Hurricane Katrina, which struck the United States in August 2005, remains the costliest insured North Atlantic hurricane on record and the most expensive natural catastrophe for the global re/insurance industry. In 2020 dollars, according to a Swiss Re report released today, total economic damage from Katrina totaled more than $160 billion.
An identical storm today “could easily reach” $200 billion, Swiss Re says.
To evaluate what Hurricane Katrina might look like in 2020 in terms of insured and economic losses, Swiss Re ran Katrina’s 2005 wind and surge footprint on its U.S. market portfolio using its probabilistic tropical-cyclone loss model.
“If Hurricane Katrina were to hit the U.S. in 2020 with the same wind and storm surge as 2005, but with current exposure information and updated flood protection and vulnerability assumptions, the privately insured losses in the U.S. alone could rise to $60 billion,” the report says. “This is true, despite the city (New Orleans) currently only having 80% of the population it did in 2005.”
Private insurance and the federal flood insurance program covered about $86 billion of the total loss, highlighting a protection gap largely driven by uninsured flood losses. Standard residential insurance policies exclude coverage for flood damage resulting from surface water, including storm surge caused by hurricanes; separate flood insurance policies are available through FEMA’s National Flood Insurance Program and private insurers.

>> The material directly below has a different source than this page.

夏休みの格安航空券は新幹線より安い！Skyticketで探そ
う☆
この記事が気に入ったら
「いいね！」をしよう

“With Katrina, and even more recently with Harvey and Sandy and Florence, we’ve seen this profound protection gap where on average only one in six residences in the U.S. have a flood coverage policy,” said Marla Schwartz Pourrabbani, a Swiss Re natural catastrophe specialist and lead author of the report.
Today, a storm like Katrina would cause closer to $175 billion in damage because areas outside New Orleans, especially in other coastal states, have seen both increases in population and increased investments along the coast that add to the financial risk. Rising sea levels also contribute to the potential losses.
Swiss Re says the effects of climate change could drive total costs higher.
“Considering that sea level in the barrier islands near New Orleans is now rising by over one inch every two years, a six-inch increase in sea level — and an event like this could happen in just over a decade,” the report says.